Tutorials: 26:00 hrs.
Projects and assignments: 116:00 hrs.

Assessment method

Students will be evaluated by means of two take-home assignments and a final mini-project, and there will be options for individual and group projects. The average score of the two-take home assignments carry 50% of the final grade, and a final mini-project (carries 50% of the final grade). 50% is the smallest passing grade.
In formulas: THA1, THA2 and MP denote the score for the first, second take home assignment and for the miniproject, respectively. Each score is between 0 and 100.
The final score is FIN = (THA1+THA2)/4 + MP/2, and 50 is passing. Only the total score must be passing. The overall course will have an oral resit for the take-home assignments with a new miniproject if needed.

The teacher will inform the students how the inspection of and follow-up discussion of the exams will take place.

Reading list

  • Nielsen and Chuang, Quantum computation and quantum information.

  • Links to extensive on-line literature to be provided during lectures.

Registration

As a student, you are responsible for enrolling on time through MyStudyMap.

In this short video, you can see step-by-step how to enrol for courses in MyStudyMap.
Extensive information about the operation of MyStudyMap can be found here.

There are two enrolment periods per year:

  • Enrolment for the fall opens in July

  • Enrolment for the spring opens in December

See this page for more information about deadlines and enrolling for courses and exams.

Note:

  • It is mandatory to enrol for all activities of a course that you are going to follow.

  • Your enrolment is only complete when you submit your course planning in the ‘Ready for enrolment’ tab by clicking ‘Send’.

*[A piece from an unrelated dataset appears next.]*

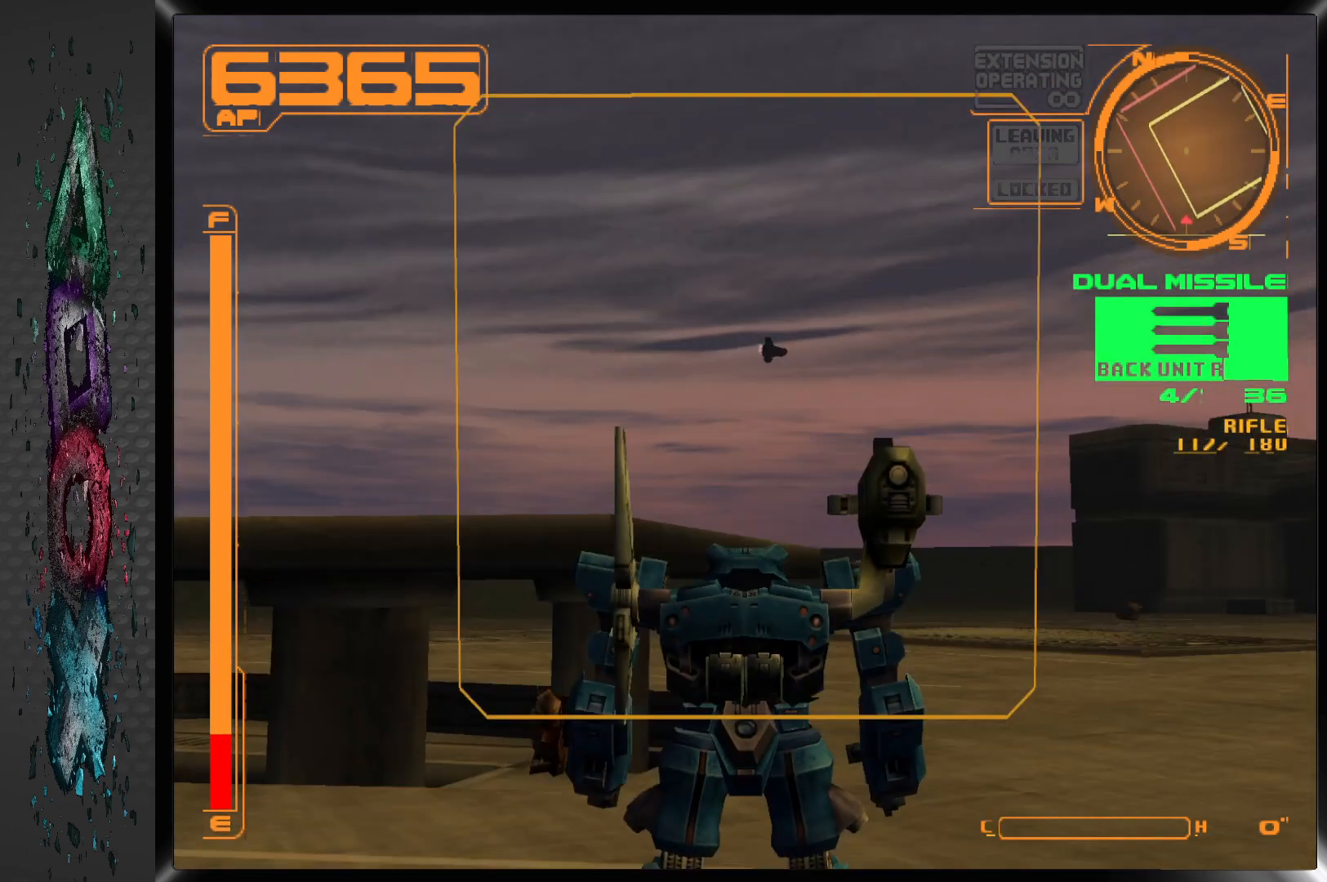
{"buttons": [], "left_stick": "center", "right_stick": "center", "events": [[100, "DPAD_RIGHT", "down"], [350, "DPAD_RIGHT", "up"]]}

  • Not being enrolled for an exam/resit means that you are not allowed to participate in the exam/resit.

Contact

Lecturer: dr. V. Dunjko
Course announcements and additional materials will be provided on Brightspace.

Remarks

Software
Starting from the 2024/2025 academic year, the Faculty of Science will use the software distribution platform Academic Software. Through this platform, you can access the software needed for specific courses in your studies. For some software, your laptop must meet certain system requirements, which will be specified with the software. It is important to install the software before the start of the course. More information about the laptop requirements can be found on the student website.